» **What is required**
Return each of the rows below line for line, with no changes.

» **Task data**
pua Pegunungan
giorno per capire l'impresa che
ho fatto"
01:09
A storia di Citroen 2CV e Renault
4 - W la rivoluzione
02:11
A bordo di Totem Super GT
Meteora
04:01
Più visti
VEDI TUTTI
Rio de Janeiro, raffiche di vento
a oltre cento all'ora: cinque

» **Solution below**
pua Pegunungan
giorno per capire l'impresa che
ho fatto"
01:09
A storia di Citroen 2CV e Renault
4 - W la rivoluzione
02:11
A bordo di Totem Super GT
Meteora
04:01
Più visti
VEDI TUTTI
Rio de Janeiro, raffiche di vento
a oltre cento all'ora: cinque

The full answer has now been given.